[[ Data to process, beginning ]]

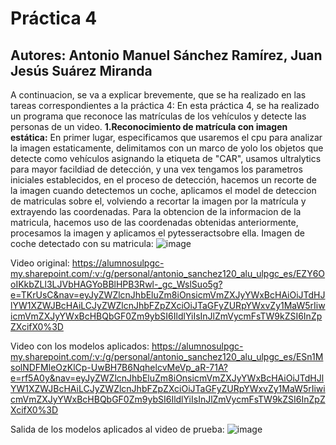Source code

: # Práctica 4

## Autores: Antonio Manuel Sánchez Ramírez, Juan Jesús Suárez Miranda

A continuacion, se va a explicar brevemente, que se ha realizado en las tareas correspondientes a la práctica 4:
En esta práctica 4, se ha realizado un programa que reconoce las matrículas de los vehículos y detecte las personas de un video.
**1.Reconocimiento de matrícula con imagen estática:**
  En primer lugar, especificamos que usaremos el cpu para analizar la imagen estaticamente, delimitamos con un marco de yolo los objetos que detecte como vehículos asignando la etiqueta de "CAR",     usamos ultralytics para mayor facildiad de detección, y una vex tengamos los parametros iniciales establecidos, en el proceso de detección, hacemos un recorte de la imagen cuando detectemos un      coche, aplicamos el model de deteccion de matriculas sobre el, volviendo a recortar la imagen por la matrícula y extrayendo las coordenadas. Para la obtencion de la informacion de la matricula,     hacemos uso de las coordenadas obtenidas anteriormente, procesamos la imagen y aplicamos el pytesseractsobre ella.
  Imagen de coche detectado con su matricula: ![image](https://github.com/user-attachments/assets/36be0d57-0439-4b92-a276-fe946d521d4e)

Video original: https://alumnosulpgc-my.sharepoint.com/:v:/g/personal/antonio_sanchez120_alu_ulpgc_es/EZY6OoIKkbZLl3LJVbHAGYoBBlHPB3Rwl-_gc_WslSuo5g?e=TKrUsC&nav=eyJyZWZlcnJhbEluZm8iOnsicmVmZXJyYWxBcHAiOiJTdHJlYW1XZWJBcHAiLCJyZWZlcnJhbFZpZXciOiJTaGFyZURpYWxvZy1MaW5rIiwicmVmZXJyYWxBcHBQbGF0Zm9ybSI6IldlYiIsInJlZmVycmFsTW9kZSI6InZpZXcifX0%3D

Video con los modelos aplicados: https://alumnosulpgc-my.sharepoint.com/:v:/g/personal/antonio_sanchez120_alu_ulpgc_es/ESn1MsolNDFMleOzKlCp-UwBH7B6NqhelcvMeVp_aR-71A?e=rf5A0y&nav=eyJyZWZlcnJhbEluZm8iOnsicmVmZXJyYWxBcHAiOiJTdHJlYW1XZWJBcHAiLCJyZWZlcnJhbFZpZXciOiJTaGFyZURpYWxvZy1MaW5rIiwicmVmZXJyYWxBcHBQbGF0Zm9ybSI6IldlYiIsInJlZmVycmFsTW9kZSI6InZpZXcifX0%3D

Salida de los modelos aplicados al video de prueba: ![image](https://github.com/user-attachments/assets/dd73067f-e358-42b8-8a5b-cc453ea2b14f)

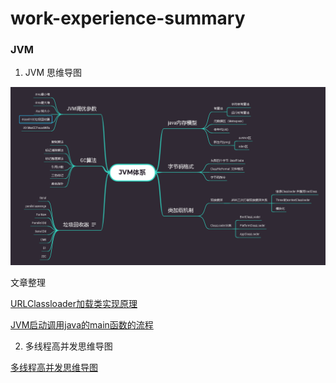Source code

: # work-experience-summary

### JVM 

1. JVM 思维导图

![](./JVM/doc/jvm.png)

文章整理

[URLClassloader加载类实现原理](./JVM/doc/类加载机制/URLClassloader加载类实现原理.md)

[JVM启动调用java的main函数的流程](./JVM/doc/JVM启动/JVM启动调用java的main函数的流程.md)

2. 多线程高并发思维导图

[多线程高并发思维导图](concurrent/doc/java多线程并发.xmind)



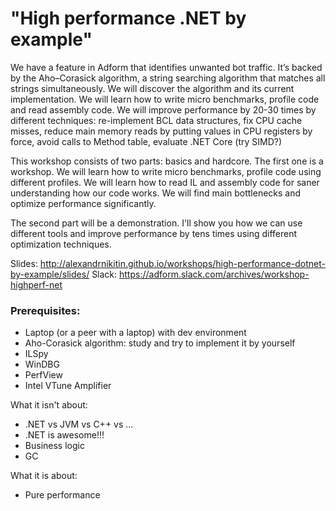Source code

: # "High performance .NET by example"

We have a feature in Adform that identifies unwanted bot traffic. It’s backed by the Aho–Corasick algorithm, a string searching algorithm that matches all strings simultaneously. We will discover the algorithm and its current implementation. We will learn how to write micro benchmarks, profile code and read assembly code. We will improve performance by 20-30 times by different techniques: re-implement BCL data structures, fix CPU cache misses, reduce main memory reads by putting values in CPU registers by force, avoid calls to Method table, evaluate .NET Core (try SIMD?)


This workshop consists of two parts: basics and hardcore.
The first one is a workshop. We will learn how to write micro benchmarks, profile code using different profiles. 
We will learn how to read IL and assembly code for saner understanding how our code works.
We will find main bottlenecks and optimize performance significantly.

The second part will be a demonstration. I'll show you how we can use different tools and improve performance by tens times using different optimization techniques.

Slides: http://alexandrnikitin.github.io/workshops/high-performance-dotnet-by-example/slides/
Slack: https://adform.slack.com/archives/workshop-highperf-net

### Prerequisites:
- Laptop (or a peer with a laptop) with dev environment 
- Aho-Corasick algorithm: study and try to implement it by yourself
- ILSpy
- WinDBG
- PerfView
- Intel VTune Amplifier

What it isn't about:
* .NET vs JVM vs C++ vs ...
* .NET is awesome!!!
* Business logic
* GC

What it is about:

* Pure performance

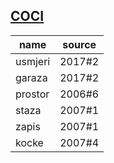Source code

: ## [COCI](http://www.hsin.hr/coci/)

| name    | source |
| ------- | ------ |
| usmjeri | 2017#2 |
| garaza  | 2017#2 |
| prostor | 2006#6 |
| staza   | 2007#1 |
| zapis   | 2007#1 |
| kocke   | 2007#4 |
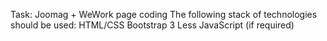 Task: Joomag + WeWork page coding
The following stack of technologies should be used:
HTML/CSS
Bootstrap 3
Less
JavaScript (if required)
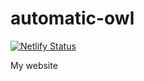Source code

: # automatic-owl

[![Netlify Status](https://api.netlify.com/api/v1/badges/8d78c3c7-6290-4788-941f-9e09cd7b9c1f/deploy-status)](https://app.netlify.com/sites/skeptical-barn-dk9nfaf3jux5/deploys)

My website
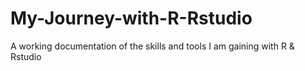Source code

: # My-Journey-with-R-Rstudio
A working documentation of the skills and tools I am gaining with R &amp; Rstudio
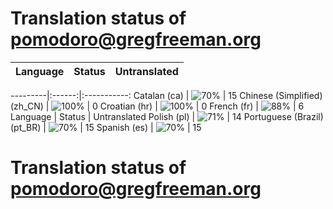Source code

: # Translation status of pomodoro@gregfreeman.org

Language | Status | Untranslated
---------|:------:|:-----------:

---------|:------:|:-----------:
Catalan (ca) | ![70%](http://progressed.io/bar/70) | 15
Chinese (Simplified) (zh_CN) | ![100%](http://progressed.io/bar/100) | 0
Croatian (hr) | ![100%](http://progressed.io/bar/100) | 0
French (fr) | ![88%](http://progressed.io/bar/88) | 6
Language | Status | Untranslated
Polish (pl) | ![71%](http://progressed.io/bar/71) | 14
Portuguese (Brazil) (pt_BR) | ![70%](http://progressed.io/bar/70) | 15
Spanish (es) | ![70%](http://progressed.io/bar/70) | 15
# Translation status of pomodoro@gregfreeman.org

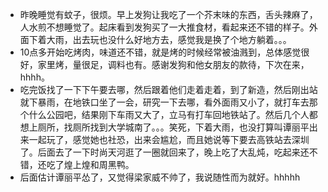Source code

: + 昨晚睡觉有蚊子，很烦。早上发狗让我吃了一个芥末味的东西，舌头辣麻了，人水煎不想睡觉了。起床看到发狗买了一大推食材，看起来还不错的样子。外面下着大雨，出去玩也没什么好地方去，感觉我是换了个地方躺着。。。
+ 10点多开始吃烤肉，味道还不错，就是烤的时候经常被油溅到，总体感觉很好，家里烤，量很足，调料也有。感谢发狗和他女朋友的款待，下次在来，hhhh。
+ 吃完饭找了一下下午要去哪，然后跟着他们走着走着，到了新造，然后刚出站就下暴雨，在地铁口坐了一会，研究一下去哪，看外面雨又小了，就打车去那个什么公园吧，结果刚下车雨又大了，立马有打车回地铁站了。然后几个人都想上厕所，找厕所找到大学城南了。。。笑死，下着大雨，也没打算叫谭丽平出来一起玩了，感觉她也社恐，出来会尴尬，而且她说等下要去高铁站去深圳了。后面去了一下时尚天河逛了一圈就回来了，晚上吃了大乱炖，吃起来还不错，还吃了煌上煌和周黑鸭。 
+ 后面估计谭丽平怂了，又觉得梁家威不帅了，我说随性而为就好。hhhhh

[[ Data to process, end ]]

What is needed =>
Render every line of all the records above as a numbered list. Drop the blank lines and leave the pictures out.

Written answer =>
1. Source code
2. : # Práctica 4
3. ## Autores: Antonio Manuel Sánchez Ramírez, Juan Jesús Suárez Miranda
4. A continuacion, se va a explicar brevemente, que se ha realizado en las tareas correspondientes a la práctica 4:
5. En esta práctica 4, se ha realizado un programa que reconoce las matrículas de los vehículos y detecte las personas de un video.
6. **1.Reconocimiento de matrícula con imagen estática:**
7.   En primer lugar, especificamos que usaremos el cpu para analizar la imagen estaticamente, delimitamos con un marco de yolo los objetos que detecte como vehículos asignando la etiqueta de "CAR",     usamos ultralytics para mayor facildiad de detección, y una vex tengamos los parametros iniciales establecidos, en el proceso de detección, hacemos un recorte de la imagen cuando detectemos un      coche, aplicamos el model de deteccion de matriculas sobre el, volviendo a recortar la imagen por la matrícula y extrayendo las coordenadas. Para la obtencion de la informacion de la matricula,     hacemos uso de las coordenadas obtenidas anteriormente, procesamos la imagen y aplicamos el pytesseractsobre ella.
8.   Imagen de coche detectado con su matricula: ![image](https://github.com/user-attachments/assets/36be0d57-0439-4b92-a276-fe946d521d4e)
9. Video original: https://alumnosulpgc-my.sharepoint.com/:v:/g/personal/antonio_sanchez120_alu_ulpgc_es/EZY6OoIKkbZLl3LJVbHAGYoBBlHPB3Rwl-_gc_WslSuo5g?e=TKrUsC&nav=eyJyZWZlcnJhbEluZm8iOnsicmVmZXJyYWxBcHAiOiJTdHJlYW1XZWJBcHAiLCJyZWZlcnJhbFZpZXciOiJTaGFyZURpYWxvZy1MaW5rIiwicmVmZXJyYWxBcHBQbGF0Zm9ybSI6IldlYiIsInJlZmVycmFsTW9kZSI6InZpZXcifX0%3D
10. Video con los modelos aplicados: https://alumnosulpgc-my.sharepoint.com/:v:/g/personal/antonio_sanchez120_alu_ulpgc_es/ESn1MsolNDFMleOzKlCp-UwBH7B6NqhelcvMeVp_aR-71A?e=rf5A0y&nav=eyJyZWZlcnJhbEluZm8iOnsicmVmZXJyYWxBcHAiOiJTdHJlYW1XZWJBcHAiLCJyZWZlcnJhbFZpZXciOiJTaGFyZURpYWxvZy1MaW5rIiwicmVmZXJyYWxBcHBQbGF0Zm9ybSI6IldlYiIsInJlZmVycmFsTW9kZSI6InZpZXcifX0%3D
11. Salida de los modelos aplicados al video de prueba: ![image](https://github.com/user-attachments/assets/dd73067f-e358-42b8-8a5b-cc453ea2b14f)
12. Source code
13. : # work-experience-summary
14. ### JVM 
15. 1. JVM 思维导图
16. ![](./JVM/doc/jvm.png)
17. 文章整理
18. [URLClassloader加载类实现原理](./JVM/doc/类加载机制/URLClassloader加载类实现原理.md)
19. [JVM启动调用java的main函数的流程](./JVM/doc/JVM启动/JVM启动调用java的main函数的流程.md)
20. 2. 多线程高并发思维导图
21. [多线程高并发思维导图](concurrent/doc/java多线程并发.xmind)
22. Source code
23. : # "High performance .NET by example"
24. We have a feature in Adform that identifies unwanted bot traffic. It’s backed by the Aho–Corasick algorithm, a string searching algorithm that matches all strings simultaneously. We will discover the algorithm and its current implementation. We will learn how to write micro benchmarks, profile code and read assembly code. We will improve performance by 20-30 times by different techniques: re-implement BCL data structures, fix CPU cache misses, reduce main memory reads by putting values in CPU registers by force, avoid calls to Method table, evaluate .NET Core (try SIMD?)
25. This workshop consists of two parts: basics and hardcore.
26. The first one is a workshop. We will learn how to write micro benchmarks, profile code using different profiles. 
27. We will learn how to read IL and assembly code for saner understanding how our code works.
28. We will find main bottlenecks and optimize performance significantly.
29. The second part will be a demonstration. I'll show you how we can use different tools and improve performance by tens times using different optimization techniques.
30. Slides: http://alexandrnikitin.github.io/workshops/high-performance-dotnet-by-example/slides/
31. Slack: https://adform.slack.com/archives/workshop-highperf-net
32. ### Prerequisites:
33. - Laptop (or a peer with a laptop) with dev environment 
34. - Aho-Corasick algorithm: study and try to implement it by yourself
35. - ILSpy
36. - WinDBG
37. - PerfView
38. - Intel VTune Amplifier
39. What it isn't about:
40. * .NET vs JVM vs C++ vs ...
41. * .NET is awesome!!!
42. * Business logic
43. * GC
44. What it is about:
45. * Pure performance
46. Source code
47. : ## [COCI](http://www.hsin.hr/coci/)
48. | name    | source |
49. | ------- | ------ |
50. | usmjeri | 2017#2 |
51. | garaza  | 2017#2 |
52. | prostor | 2006#6 |
53. | staza   | 2007#1 |
54. | zapis   | 2007#1 |
55. | kocke   | 2007#4 |
56.  Task: Joomag + WeWork page coding
57. The following stack of technologies should be used:
58. HTML/CSS
59. Bootstrap 3
60. Less
61. JavaScript (if required)
62. Source code
63. : # automatic-owl
64. [![Netlify Status](https://api.netlify.com/api/v1/badges/8d78c3c7-6290-4788-941f-9e09cd7b9c1f/deploy-status)](https://app.netlify.com/sites/skeptical-barn-dk9nfaf3jux5/deploys)
65. My website
66. Source code
67. : # My-Journey-with-R-Rstudio
68. A working documentation of the skills and tools I am gaining with R &amp; Rstudio
69. Source code
70. : # Translation status of pomodoro@gregfreeman.org
71. Language | Status | Untranslated
72. ---------|:------:|:-----------:
73. ---------|:------:|:-----------:
74. Catalan (ca) | ![70%](http://progressed.io/bar/70) | 15
75. Chinese (Simplified) (zh_CN) | ![100%](http://progressed.io/bar/100) | 0
76. Croatian (hr) | ![100%](http://progressed.io/bar/100) | 0
77. French (fr) | ![88%](http://progressed.io/bar/88) | 6
78. Language | Status | Untranslated
79. Polish (pl) | ![71%](http://progressed.io/bar/71) | 14
80. Portuguese (Brazil) (pt_BR) | ![70%](http://progressed.io/bar/70) | 15
81. Spanish (es) | ![70%](http://progressed.io/bar/70) | 15
82. # Translation status of pomodoro@gregfreeman.org
83. Source code
84. : + 昨晚睡觉有蚊子，很烦。早上发狗让我吃了一个芥末味的东西，舌头辣麻了，人水煎不想睡觉了。起床看到发狗买了一大推食材，看起来还不错的样子。外面下着大雨，出去玩也没什么好地方去，感觉我是换了个地方躺着。。。
85. + 10点多开始吃烤肉，味道还不错，就是烤的时候经常被油溅到，总体感觉很好，家里烤，量很足，调料也有。感谢发狗和他女朋友的款待，下次在来，hhhh。
86. + 吃完饭找了一下下午要去哪，然后跟着他们走着走着，到了新造，然后刚出站就下暴雨，在地铁口坐了一会，研究一下去哪，看外面雨又小了，就打车去那个什么公园吧，结果刚下车雨又大了，立马有打车回地铁站了。然后几个人都想上厕所，找厕所找到大学城南了。。。笑死，下着大雨，也没打算叫谭丽平出来一起玩了，感觉她也社恐，出来会尴尬，而且她说等下要去高铁站去深圳了。后面去了一下时尚天河逛了一圈就回来了，晚上吃了大乱炖，吃起来还不错，还吃了煌上煌和周黑鸭。 
87. + 后面估计谭丽平怂了，又觉得梁家威不帅了，我说随性而为就好。hhhhh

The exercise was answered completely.